I recently read an article written on the Harvard Business Review that combined the works of multiple researchers such as Edward Deci and Tim Judge and summarised their findings on the topic of money, specifically, our income and whether or not research actually proves that, as perceived by many, the higher your income, the happier you will be and the more motivated you are to work hard. In fact after 120 years of research including 15,000 individuals, statistics show that shockingly, there is in fact a mere 2% overlap between levels of job satisfaction and how much you earn and what’s more, these results were repeated when the study was carried out across many countries of varying development levels, such as India and the United States. In addition to this, it was also discovered that the very high earners reported similar satisfaction levels to some of lowest earners.
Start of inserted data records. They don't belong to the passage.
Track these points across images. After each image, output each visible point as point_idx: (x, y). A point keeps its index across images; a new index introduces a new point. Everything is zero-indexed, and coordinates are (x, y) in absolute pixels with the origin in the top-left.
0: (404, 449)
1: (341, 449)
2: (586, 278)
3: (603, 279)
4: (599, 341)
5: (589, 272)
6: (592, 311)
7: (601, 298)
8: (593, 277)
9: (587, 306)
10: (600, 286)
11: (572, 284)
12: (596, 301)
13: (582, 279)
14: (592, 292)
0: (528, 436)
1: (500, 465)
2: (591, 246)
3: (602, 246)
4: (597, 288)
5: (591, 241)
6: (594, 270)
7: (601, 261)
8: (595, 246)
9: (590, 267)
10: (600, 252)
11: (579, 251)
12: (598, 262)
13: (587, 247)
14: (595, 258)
But what does this all mean? In our current day and age it is widely believed that money is one of the biggest motivators and means of incentivising people to work and be as productive as they possibly can be, but on studying the research that has been carried out around this topic, it begs the question, if money doesn’t incentivise people to work, then what does, and if money can’t make us happy, then what’s the point of it?
Well in short, the answer is bills. Money pays bills. It also pays for food, mortgage, rent, the list is endless and although it is true that, in general, money doesn’t make you happy, it does, up to a certain point. Beyond that point, your happiness levels cease to increase as each extra pound you earn becomes less valuable. The way in which this has been proven is through research on income levels and overall contentment. In a paper by Daniel Kahneman and Angus Deaton, it was found that emotional well-being levels increase with salary levels up to a salary of $75,000 in the US but that they plateau afterwards, in the UK the income that equates this outcome is £47,000. It is at this level that the cost of living is covered, and individuals can afford to live “comfortably” so to speak, i.e. own a house and car, go on holiday annually, and so on. This means, and only makes sense that those who are on low incomes are those on whom money can be utilized as an incentive via bonuses for example, as each pound is of greater value to them as they are far below the income level which enables you to cover your cost of living and have some disposable income.
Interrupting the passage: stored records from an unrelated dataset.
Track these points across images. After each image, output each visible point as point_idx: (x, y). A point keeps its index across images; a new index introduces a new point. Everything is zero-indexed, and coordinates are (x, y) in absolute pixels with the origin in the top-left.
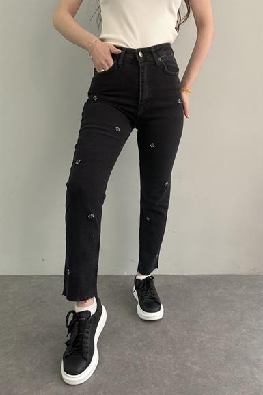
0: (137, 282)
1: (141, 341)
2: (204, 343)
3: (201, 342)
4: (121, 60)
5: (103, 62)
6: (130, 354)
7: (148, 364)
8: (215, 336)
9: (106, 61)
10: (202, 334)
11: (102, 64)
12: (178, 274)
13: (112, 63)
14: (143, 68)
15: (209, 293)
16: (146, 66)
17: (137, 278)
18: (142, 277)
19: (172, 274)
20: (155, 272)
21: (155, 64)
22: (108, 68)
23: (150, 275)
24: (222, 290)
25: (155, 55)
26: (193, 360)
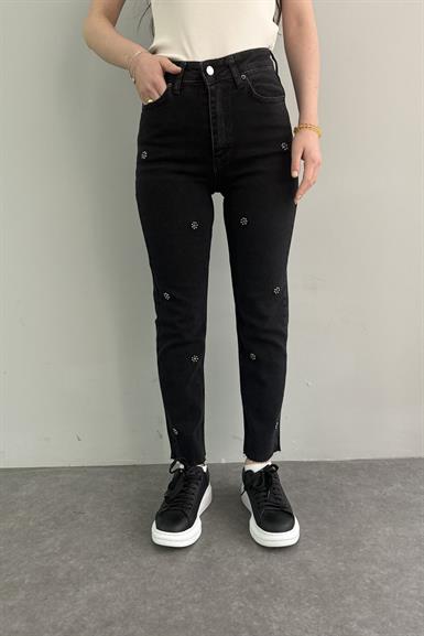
0: (248, 475)
1: (259, 581)
2: (379, 583)
3: (373, 582)
4: (178, 82)
5: (149, 86)
6: (240, 608)
7: (275, 627)
8: (397, 571)
9: (155, 85)
10: (374, 567)
11: (149, 91)
12: (316, 460)
13: (163, 87)
14: (213, 94)
15: (376, 492)
16: (219, 91)
17: (248, 468)
18: (257, 467)
19: (305, 460)
20: (276, 458)
21: (236, 86)
22: (158, 97)
23: (269, 463)
24: (399, 486)
25: (234, 69)
26: (360, 617)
But money also comes with its disadvantages. It was found that people who used money as a motivator to work hard and as their main focus, their interest levels in their job decreased as did their intrinsic motivation levels, leading to a lack of focus on nurturing intellectuality and other skills- the things that, in reality, make an individual perform best. On the other hand, people who have chosen jobs based on a genuine interest in the subject, regardless of its pay and equally do not use money as an extrinsic motivator, their levels of intrinsic motivation increase further as do job satisfaction levels. In fact in a large meta-analytic review of 25,000 individuals, their personality determined 40% of the irregularity in job satisfaction ratings. It was concluded that the more emotionally stable, extraverted, agreeable or conscientious they were, the more they tend to like their jobs, regardless of their salaries.
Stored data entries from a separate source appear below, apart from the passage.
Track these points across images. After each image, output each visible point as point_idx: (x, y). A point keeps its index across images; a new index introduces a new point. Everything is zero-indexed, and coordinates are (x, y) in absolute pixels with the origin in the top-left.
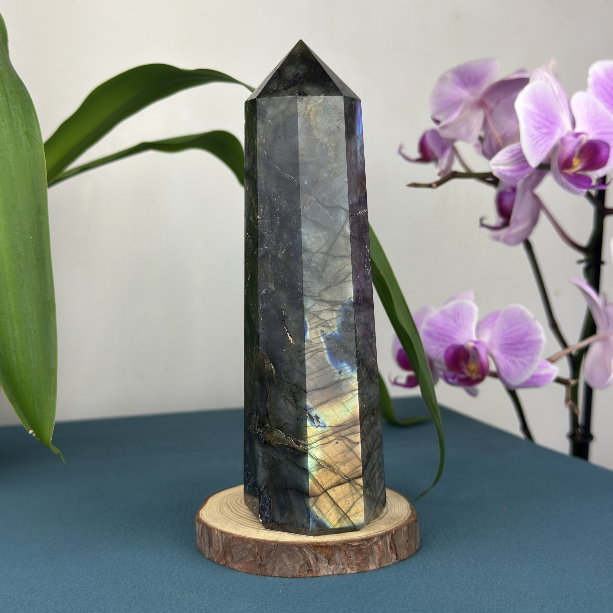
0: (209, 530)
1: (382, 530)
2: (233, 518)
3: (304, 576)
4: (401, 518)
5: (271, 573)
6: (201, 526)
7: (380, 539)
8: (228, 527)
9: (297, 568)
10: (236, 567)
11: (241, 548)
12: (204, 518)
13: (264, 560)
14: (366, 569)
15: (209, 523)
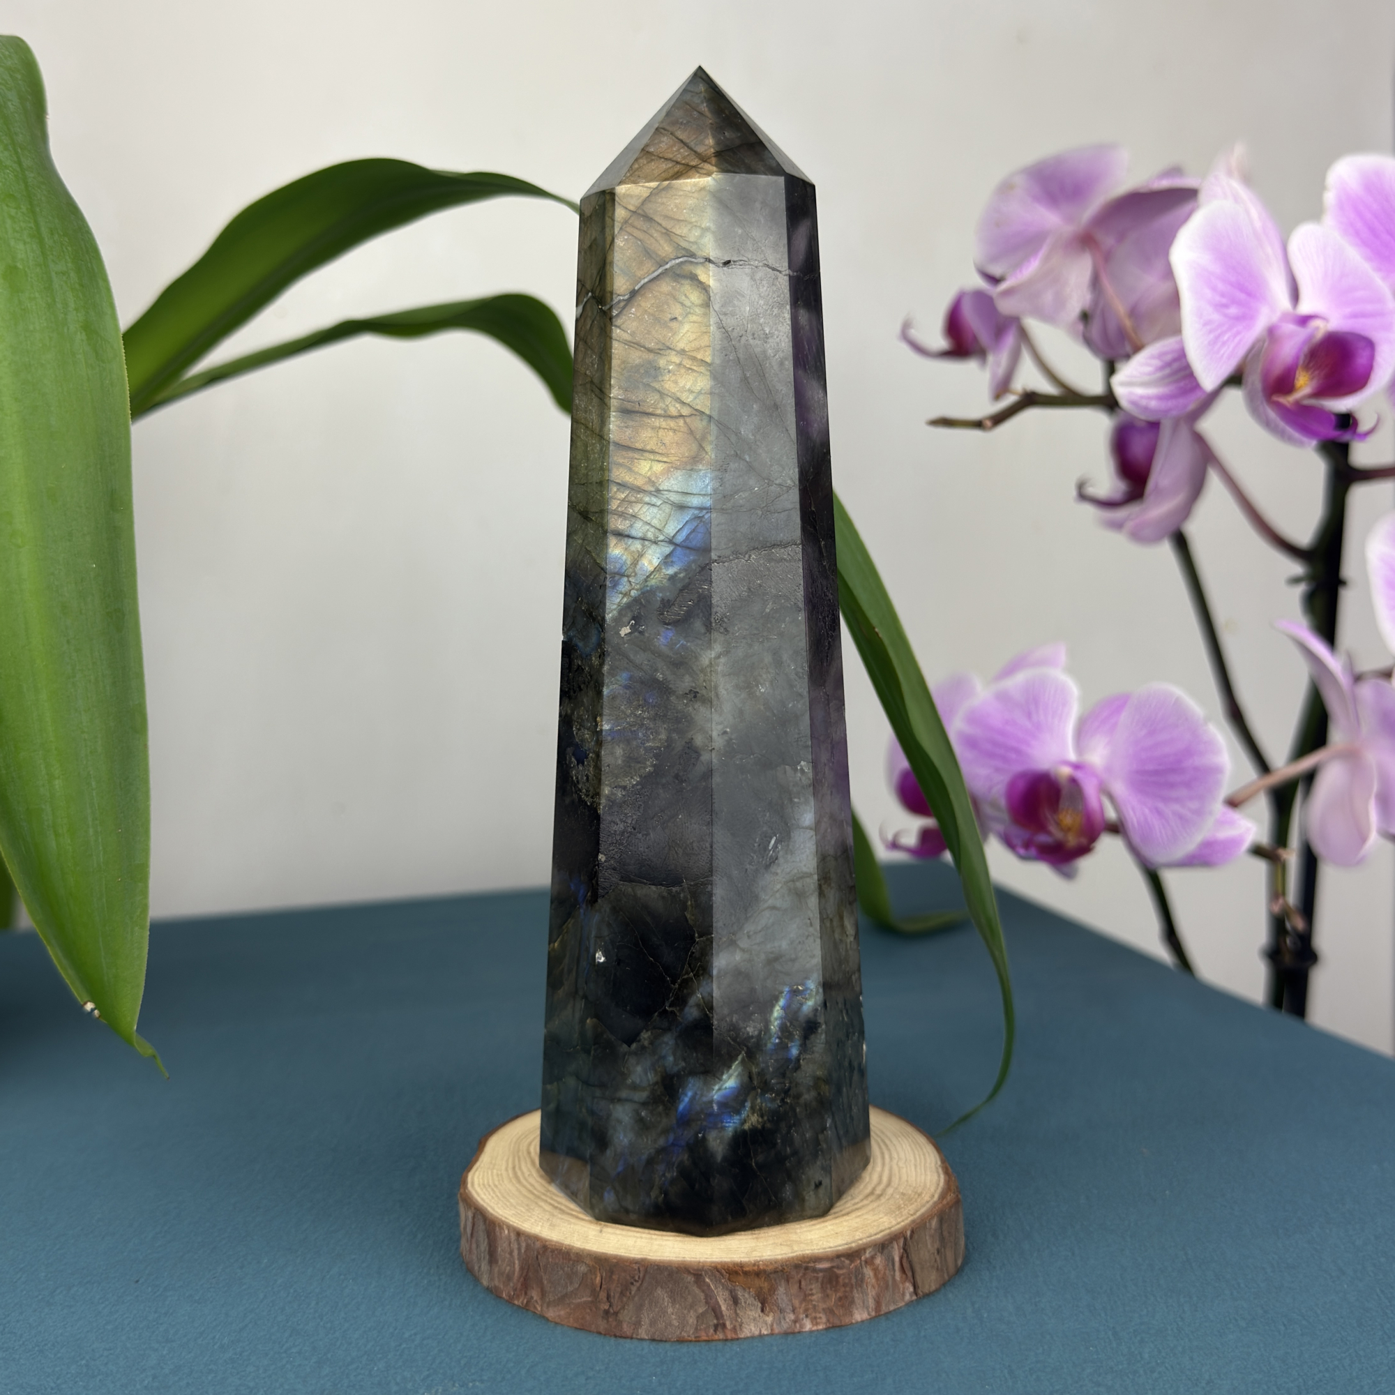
0: (489, 1225)
1: (883, 1228)
2: (544, 1194)
3: (706, 1338)
4: (923, 1195)
5: (631, 1331)
6: (470, 1214)
7: (879, 1251)
8: (533, 1221)
9: (692, 1320)
10: (551, 1313)
11: (564, 1271)
12: (478, 1193)
13: (615, 1301)
14: (847, 1321)
15: (489, 1209)
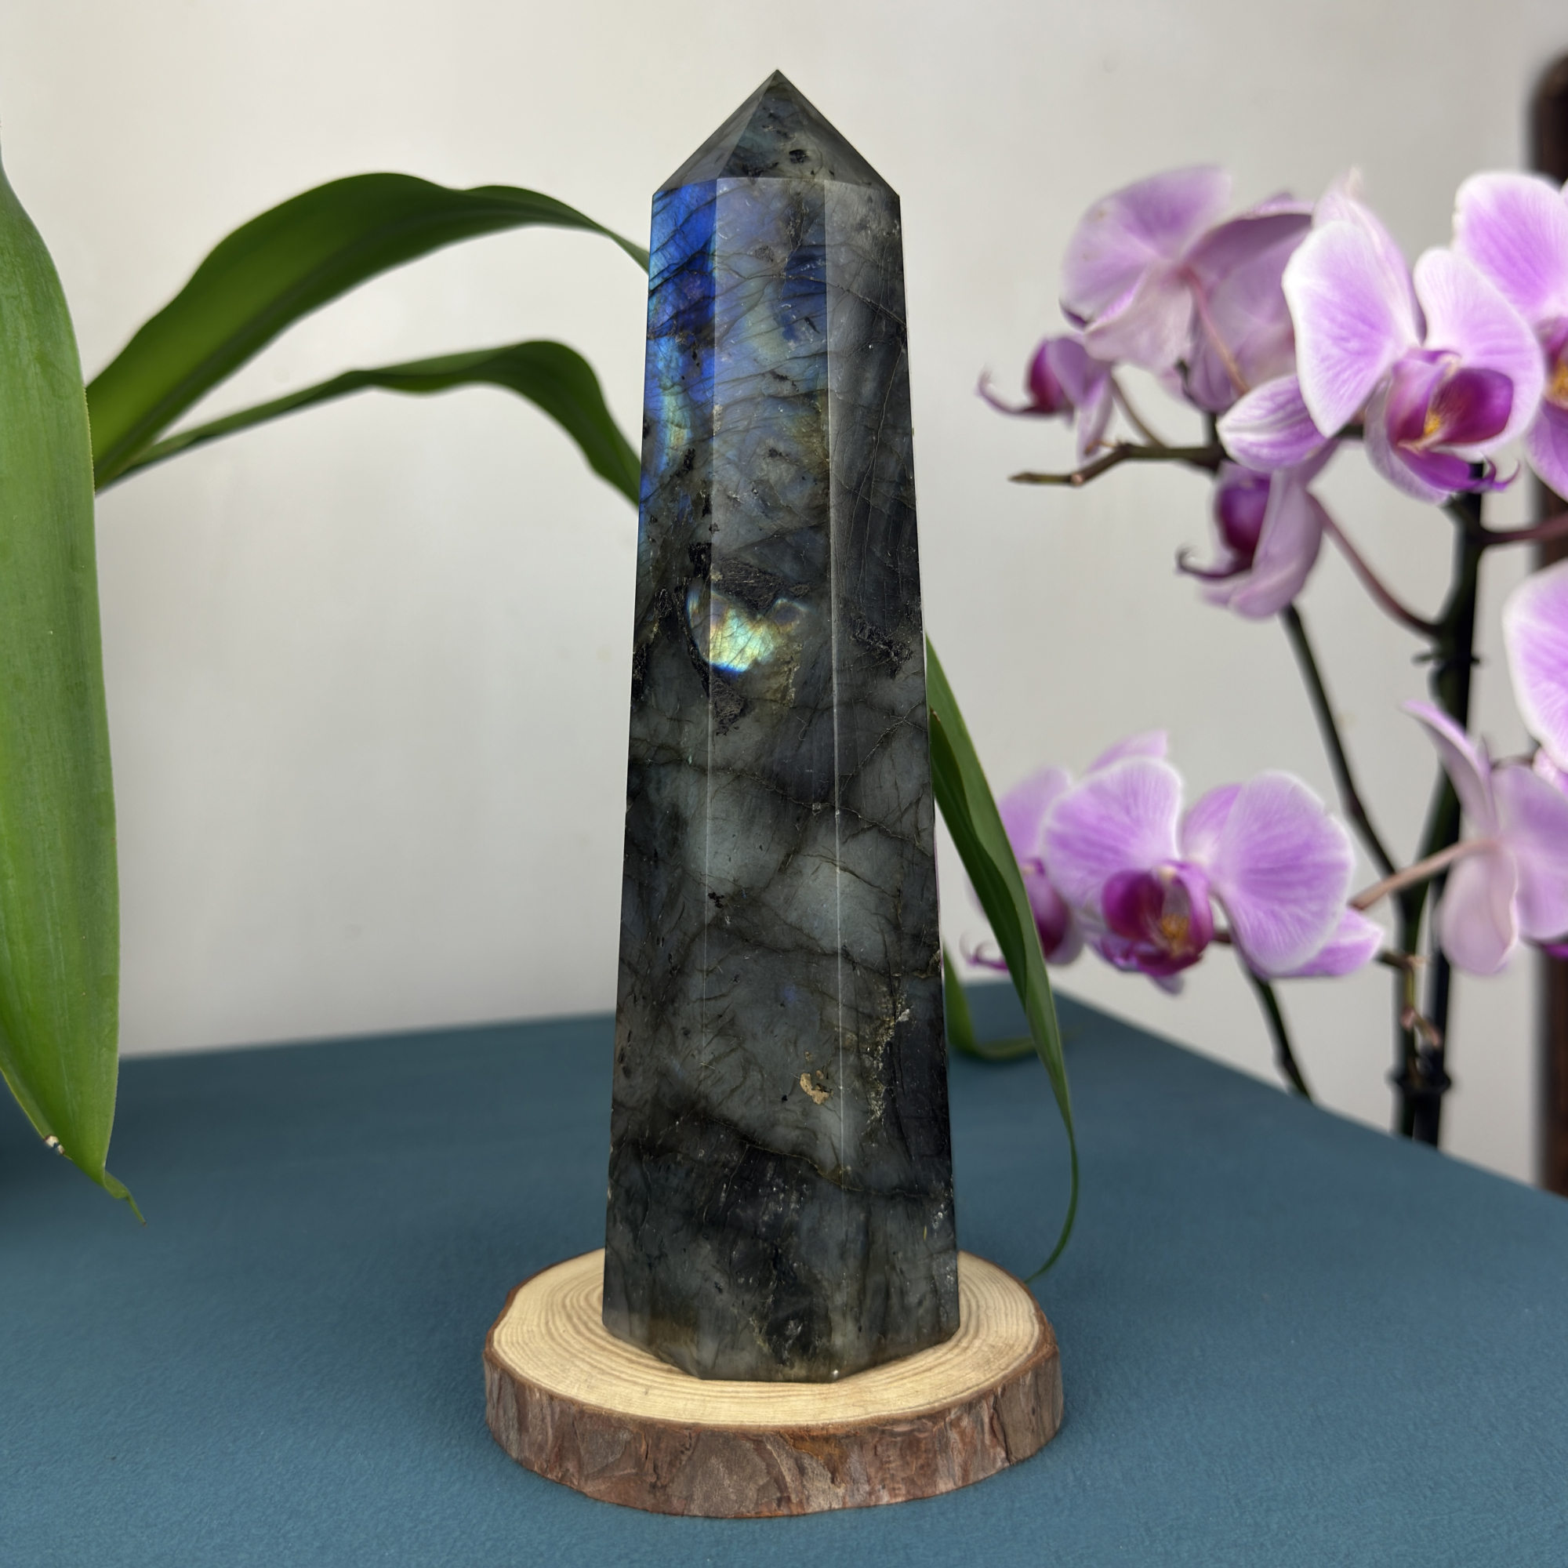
0: (518, 1388)
1: (970, 1385)
2: (582, 1353)
3: (769, 1514)
4: (1015, 1348)
5: (682, 1508)
6: (496, 1376)
7: (966, 1412)
8: (568, 1382)
9: (751, 1493)
10: (589, 1488)
11: (604, 1439)
12: (505, 1353)
13: (663, 1473)
14: (930, 1491)
15: (518, 1369)
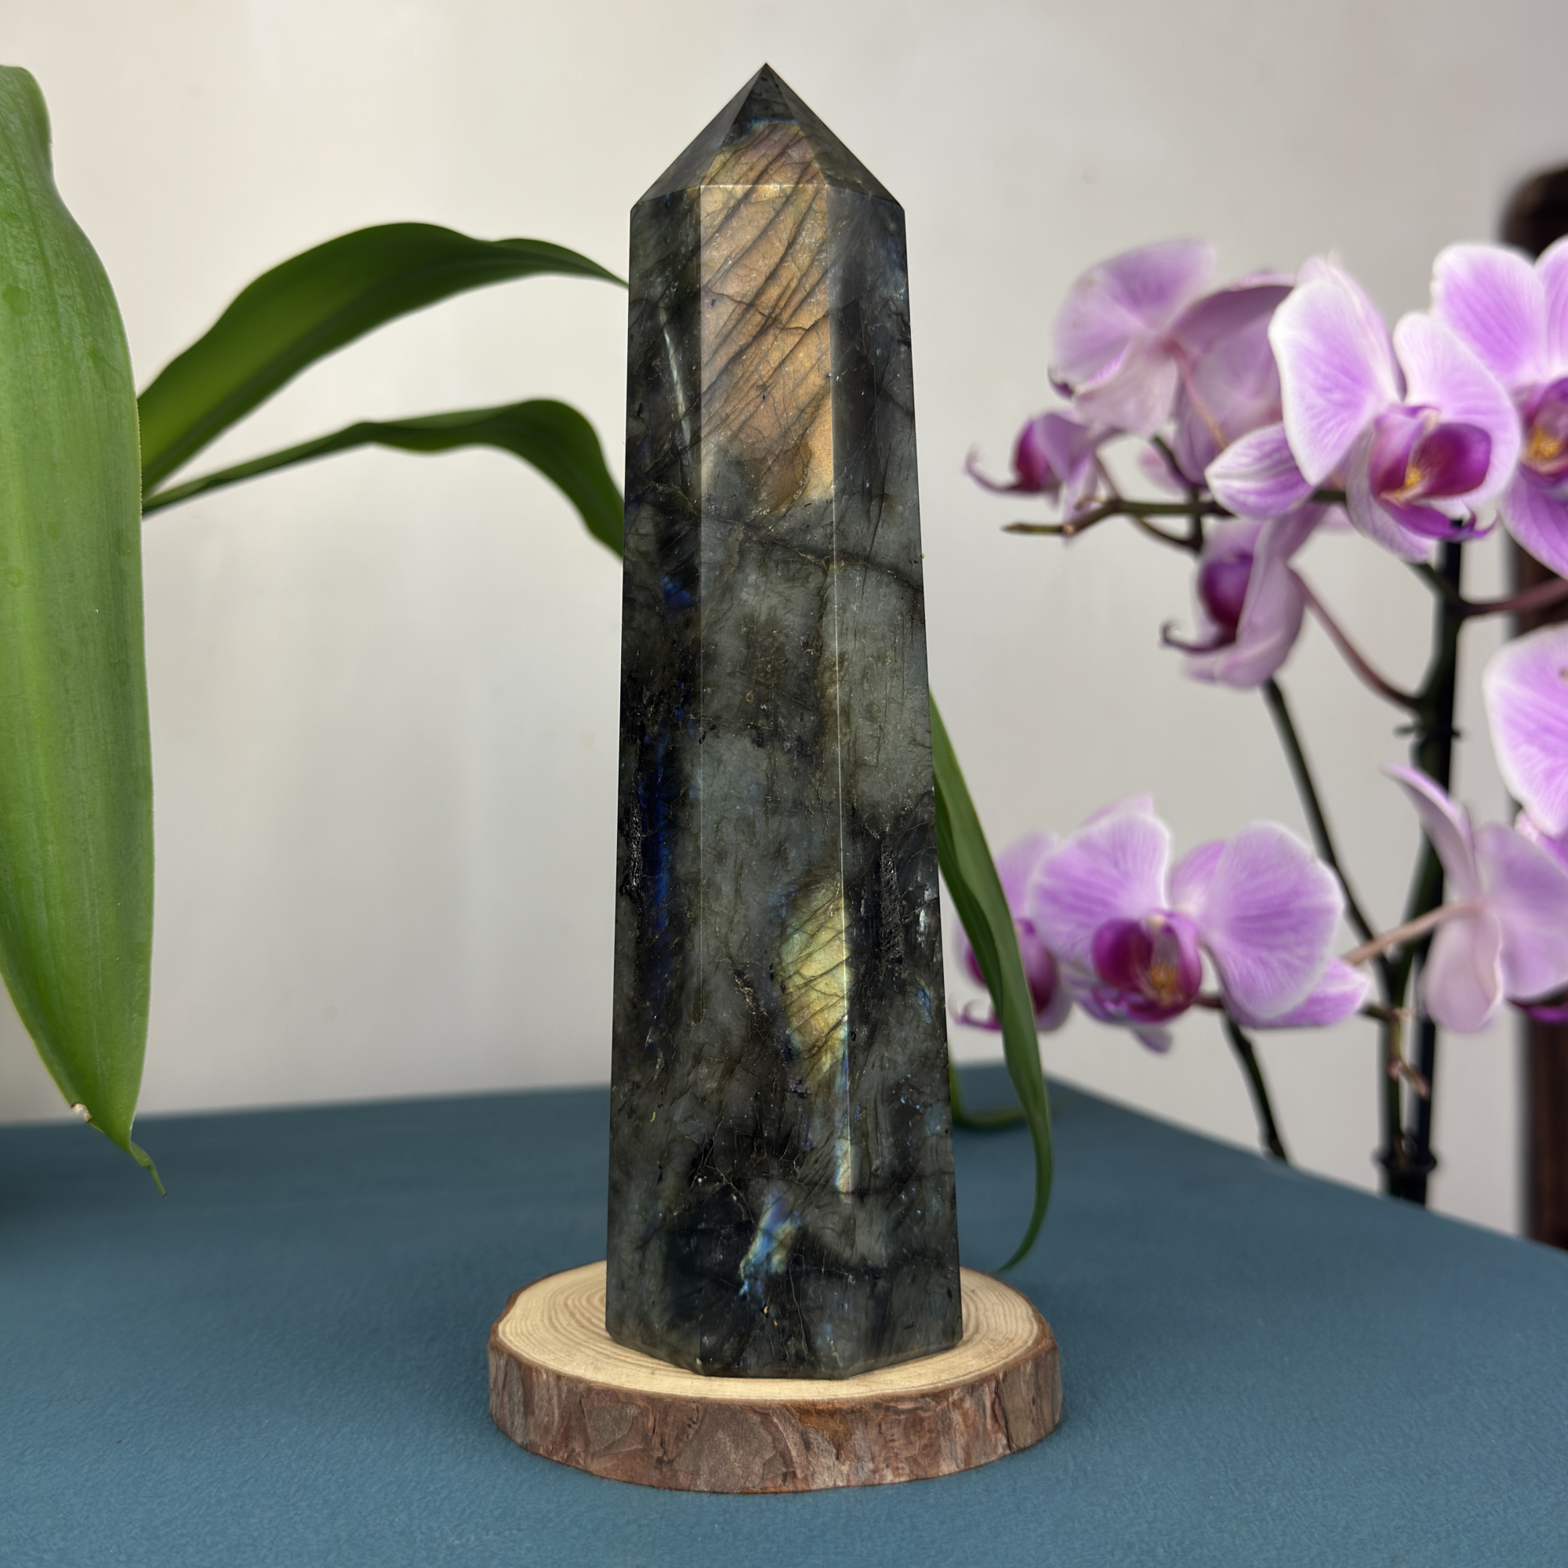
0: (524, 1371)
1: (972, 1370)
2: (586, 1342)
3: (773, 1490)
4: (1015, 1341)
5: (688, 1483)
6: (502, 1362)
7: (968, 1392)
8: (575, 1364)
9: (757, 1468)
10: (595, 1466)
11: (611, 1416)
12: (510, 1341)
13: (670, 1447)
14: (933, 1473)
15: (524, 1354)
These studies bring to light how clouded and essentially mistaken our views are when it comes to money, motivation, job satisfaction and how the three interplay. It also raises awareness of a slightly more daunting fact and that is that in some sense, our economy is skewed as we are using the wrong methods to incentivise the wrong people which begs the question- is our workforce as productive as it could be? We live in a society which is becoming ever more materialistic and money orientated, with many individuals adopting the belief that higher salary means more motivation and therefore job satisfaction which, as discussed above, is not the case. What’s even more worrying is businesses approaches to bonuses- those big, fat six-figure tips that are given to some of the highest paid job holders just in case their half a million pound and over salaries weren’t quite enough. In that respect, bonuses don’t work. Yes, they work very nicely to incentivise low-interest, repetitive tasks for which employees get paid minimum wage or just above, but there is research evidence to suggest that they don’t produce the desired results for more complex activities. Indeed, experiments have shown that individuals who are ‘motivated’ by the prospect of financial reward actually do worse at complex cognitive tasks than those without the benefit of an incentive and as previously discussed, these high earners have reached the plateau whereby each extra pound becomes less and less valuable to them.
The final question we must ask ourselves is what can we conclude? Well, we can boil them down to five points:
- Seek a job that genuinely interests you and develops your skills and intellectuality
- If you wish to be successful and satisfied in your career, forget extrinsic motivators and instead, focus on intrinsic ones
- Unless you earn less than 47 grand, money should not be used as an incentive to work harder
- Regardless of what others say, know that higher pay does not equal happier.
- Finally, tangible rewards are not what motivated people all throughout history to make changes to society, fight for the rights of other individuals and give a voice to those who were silenced. It was the desire to help others and lay the path for a fairer, freer and greater world on which future generations can walk.